Article 1er : Il n'y a pas lieu de statuer sur les conclusions à fin d'admission de Mme A au bénéfice de l'aide juridictionnelle à titre provisoire.

Article 2 : La décision par laquelle le préfet du Nord a implicitement refusé de renouveler le certificat de résidence algérien de dix ans de Mme A est annulée.

Article 3 : Il est enjoint au préfet du Nord, d'une part, de délivrer à Mme A un certificat de résidence algérien de dix ans dans le délai de deux mois à compter de la notification du présent jugement sous astreinte de 50 euros par jour de retard et, d'autre part, de lui délivrer, dans l'attente, une autorisation provisoire de séjour l'autorisant à travailler.

Article 4 : L'Etat versera à Me Lutran, conseil de Mme A, une somme de 1 000 euros au titre des articles L. 761-1 du code de justice administrative et 37 de la loi du 10 juillet 1991, contre renonciation de la part de ce conseil au bénéfice de l'indemnité versée au titre de l'aide juridictionnelle.

Article 5 : Le présent jugement sera notifié à Mme B A, au préfet du Nord et à Me Lutran.

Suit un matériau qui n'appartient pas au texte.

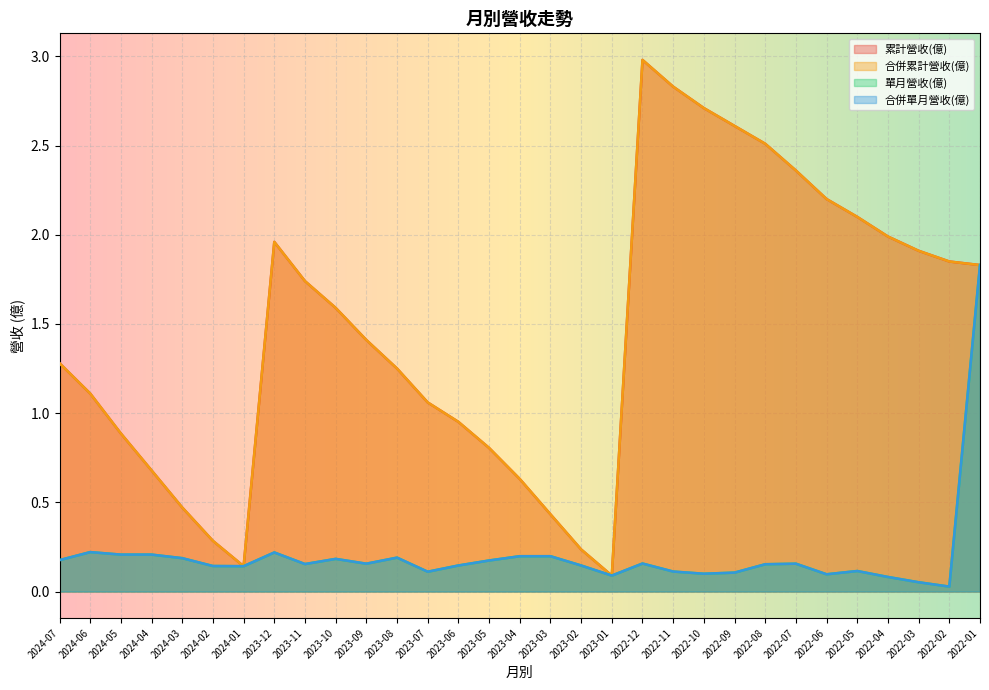

Which series has the largest total across all categories?

累計營收(億)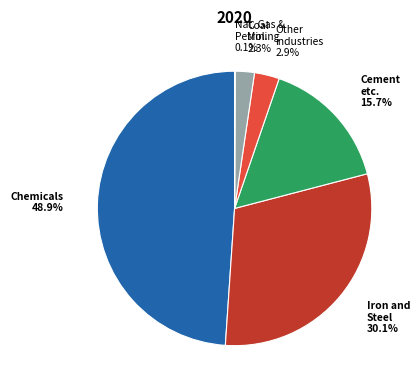

What is the largest slice in the pie chart?

Chemicals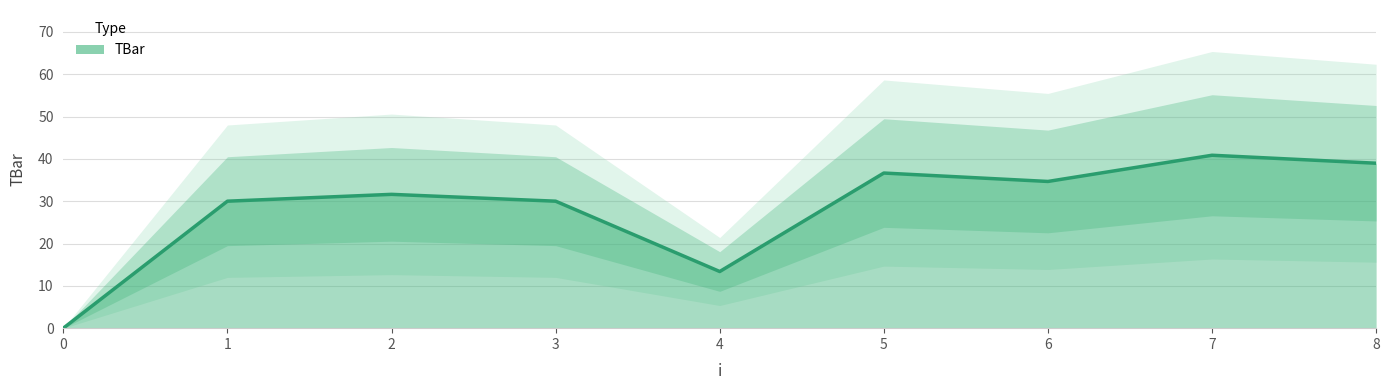

Reading right to left, list all the values displayed in this chart.

39.0	40.9	34.7	36.7	13.4	30.0	31.6	30.0	0.0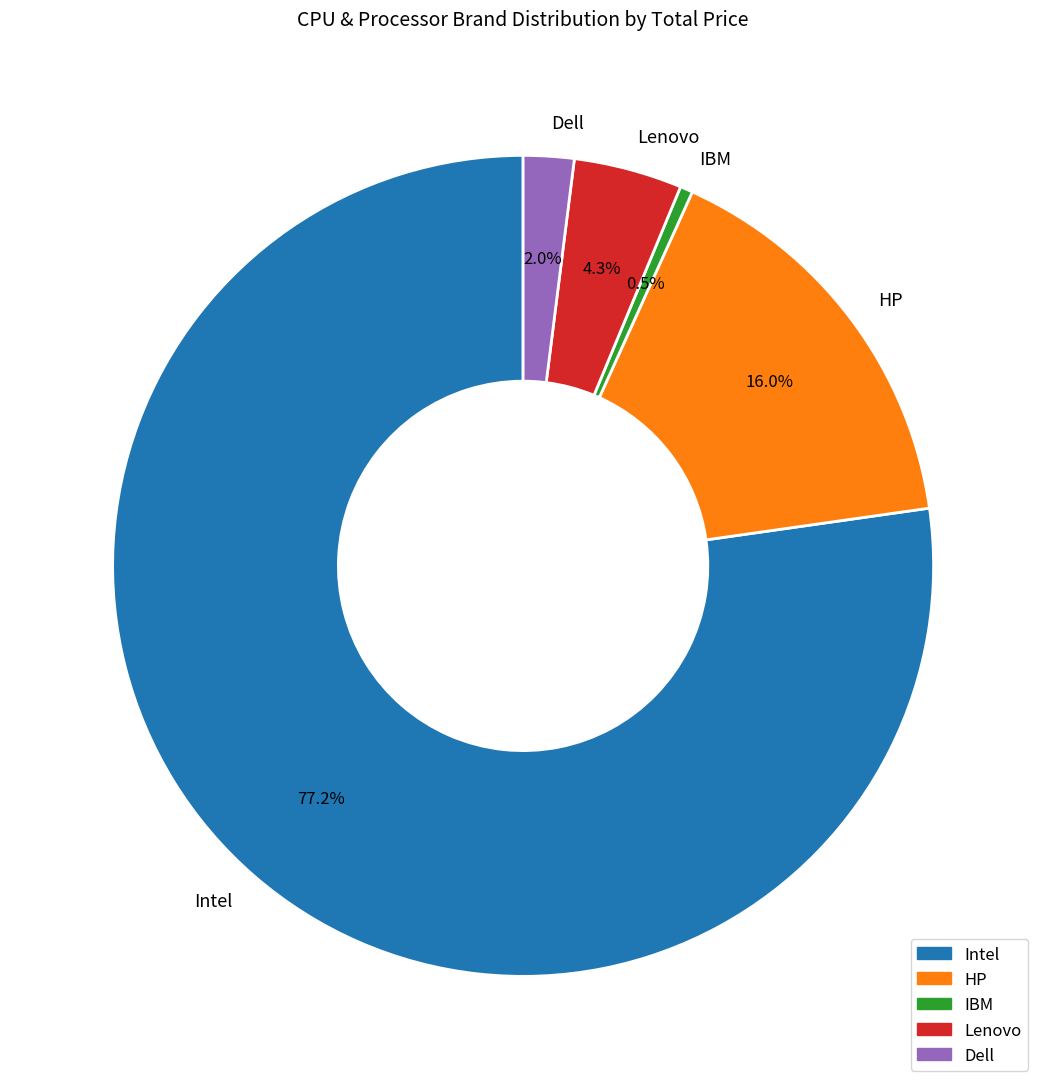

Is Intel the majority of the pie?

Yes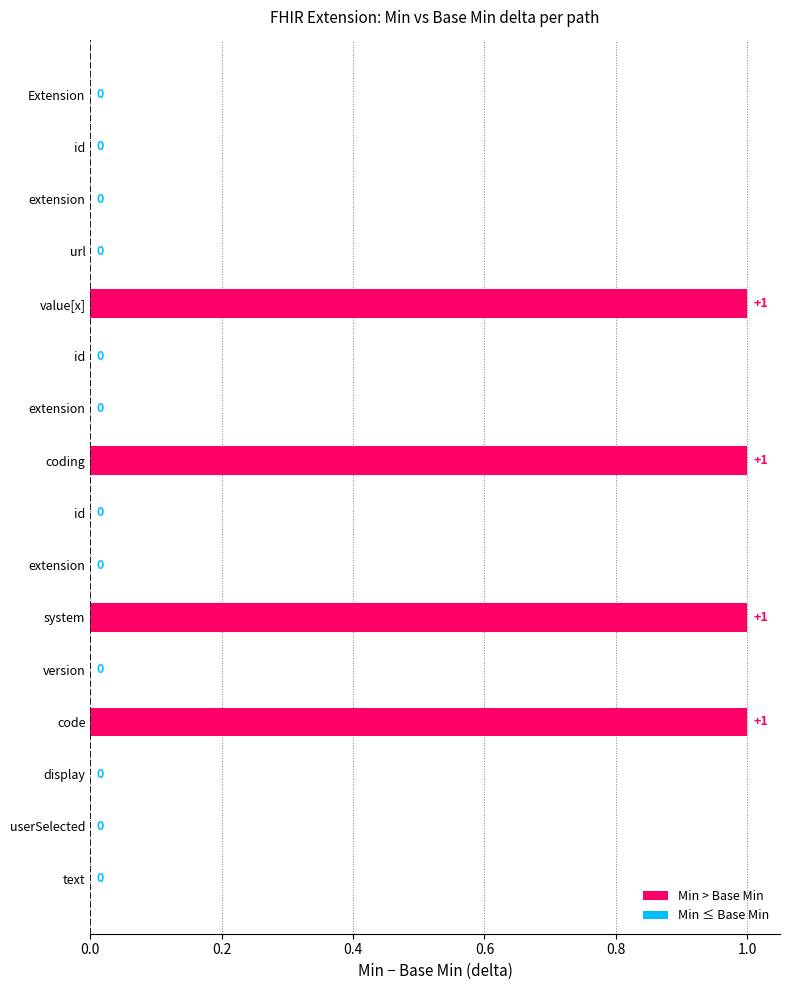

How many groups of bars are there?

16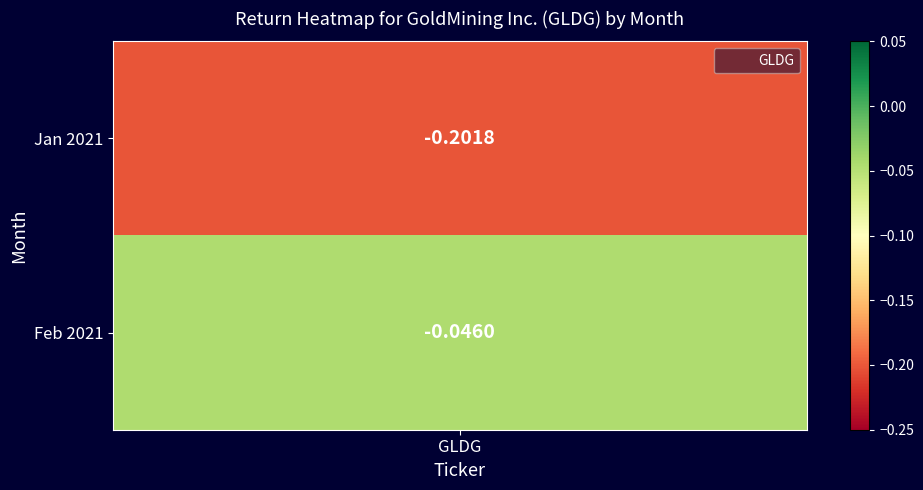

What is the average value?

-0.1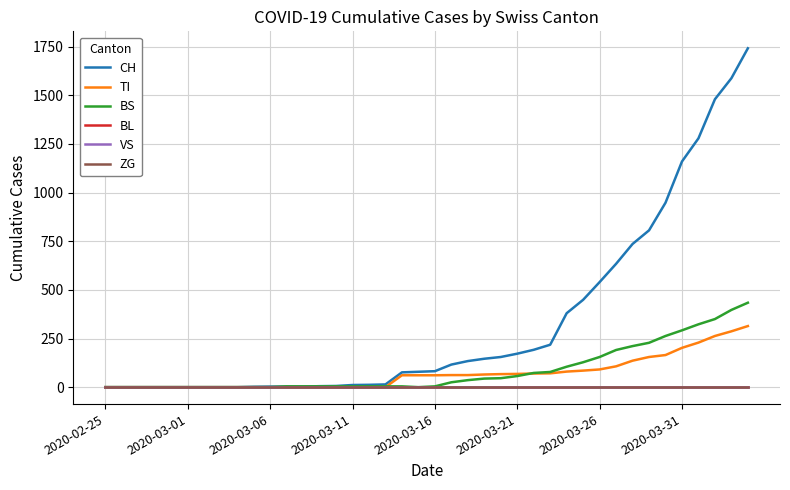

Does the chart have visible grid lines?

Yes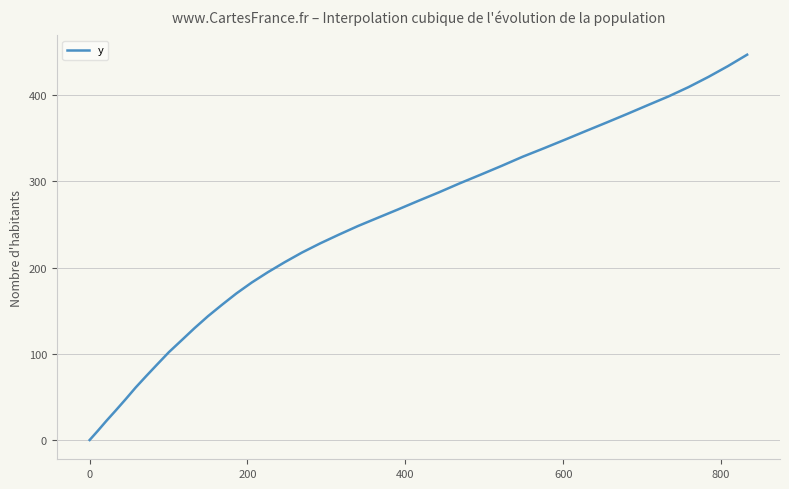

What is the maximum value shown in the chart?

447.0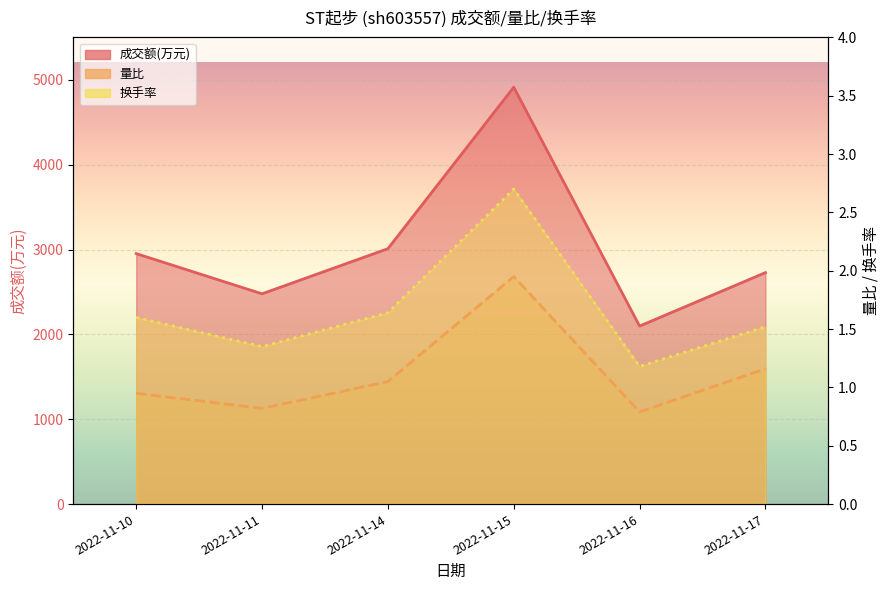

True or false: 换手率 and 成交额(万元) cross at least once.

False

Copie en sera transmise pour information au ministre d'Etat, ministre de l'intérieur.

Délibéré après l'audience du 1er juillet 2025, à laquelle siégeaient :

M. Fabre, président,

Mme Monteil, première conseillère,

M. Lemée, conseiller.

Rendu public par mise à disposition au greffe le 10 juillet 2025.

La rapporteure,

Signé

A.-L. MONTEIL

Le président,

Signé

X. FABRE

Le greffier,

Signé

A. DEWIERE

La République mande et ordonne au préfet du Nord en ce qui le concerne ou à tous commissaires de justice à ce requis en ce qui concerne les voies de droit commun, contre les parties privées, de pourvoir à l'exécution de la présente décision.